| October 1, 2023
Project overview
This study is conducted within the Lusis - CentraleSupélec - CNRS Chair (https://chaire-lusis.centralesupelec.fr/), in collaboration with Lusis AI (https://www.lusisai.com/), which is also the project’s final client. Fraud detection in credit card payments is a major challenge, with global financial losses estimated at $28.58 billion in 2021, equivalent to the GDP of Iceland. As a result, there is a strong demand from the banking and retail sectors for more efficient automated fraud detection methods.
Fraud detection relies on two primary approaches:
- Rule-based systems, where expert-defined conditions (e.g., IF (Amount > x) AND (Currency == $) → Fraud) are used. However, these rules are costly to acquire and maintain.

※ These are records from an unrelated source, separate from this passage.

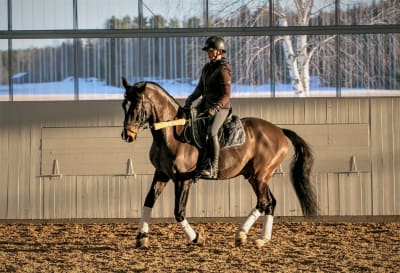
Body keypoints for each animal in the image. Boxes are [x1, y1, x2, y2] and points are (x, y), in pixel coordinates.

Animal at [120, 77, 318, 248]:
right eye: (124, 105)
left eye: (137, 106)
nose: (127, 135)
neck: (171, 133)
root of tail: (279, 131)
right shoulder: (161, 174)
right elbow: (148, 202)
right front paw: (142, 237)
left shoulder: (183, 180)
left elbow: (178, 212)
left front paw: (196, 238)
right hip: (255, 177)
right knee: (270, 202)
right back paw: (262, 239)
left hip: (260, 175)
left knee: (263, 202)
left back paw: (241, 234)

- Machine Learning (ML) and Deep Learning (DL) models, which learn fraud patterns from labeled transaction datasets.
While ML methods can outperform rule-based approaches, implementing them effectively is challenging due to two key characteristics of fraud detection:
- Highly imbalanced data – Non-fraudulent transactions vastly outnumber fraudulent ones, making detection difficult.

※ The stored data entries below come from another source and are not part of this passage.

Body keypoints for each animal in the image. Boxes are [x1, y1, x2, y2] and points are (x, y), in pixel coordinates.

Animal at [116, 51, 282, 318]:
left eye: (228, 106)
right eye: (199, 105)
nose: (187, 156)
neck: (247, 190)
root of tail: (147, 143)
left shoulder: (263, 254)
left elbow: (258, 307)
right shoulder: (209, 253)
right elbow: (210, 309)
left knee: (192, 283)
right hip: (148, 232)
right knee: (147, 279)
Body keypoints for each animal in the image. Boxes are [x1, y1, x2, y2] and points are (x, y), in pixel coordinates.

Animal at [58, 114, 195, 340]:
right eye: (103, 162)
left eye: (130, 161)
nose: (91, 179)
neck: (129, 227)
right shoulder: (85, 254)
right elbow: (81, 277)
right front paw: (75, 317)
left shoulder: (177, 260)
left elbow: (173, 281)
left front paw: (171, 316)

- Concept drift – Fraud patterns change over time, requiring adaptive models to remain effective.
Each payment transaction links a cardholder to a merchant, creating a relational structure that is crucial for fraud detection. The project aims to develop a hybrid model combining graph-based learning and time-series modeling:
- Graph representation of transactions, where embeddings will be computed to capture relational fraud patterns.
- Time-series analysis, using LSTMs, GRUs, or Transformers to model the longitudinal evolution of transactions.
The final goal is to predict whether an upcoming transaction is fraudulent, while minimizing false positives, as mistakenly rejecting legitimate payments is highly detrimental to banks, potentially leading to customer loss.
Deliverables:
- Dataset analysis (600 million transactions), including filtering based on geographic, commercial, and card-related criteria.
- Development of a hybrid fraud detection model combining graph learning and time-series models.
- Testing and benchmarking against state-of-the-art models, particularly Gradient Boosting Trees.
- Code implementation and experimental report summarizing findings and performance evaluations.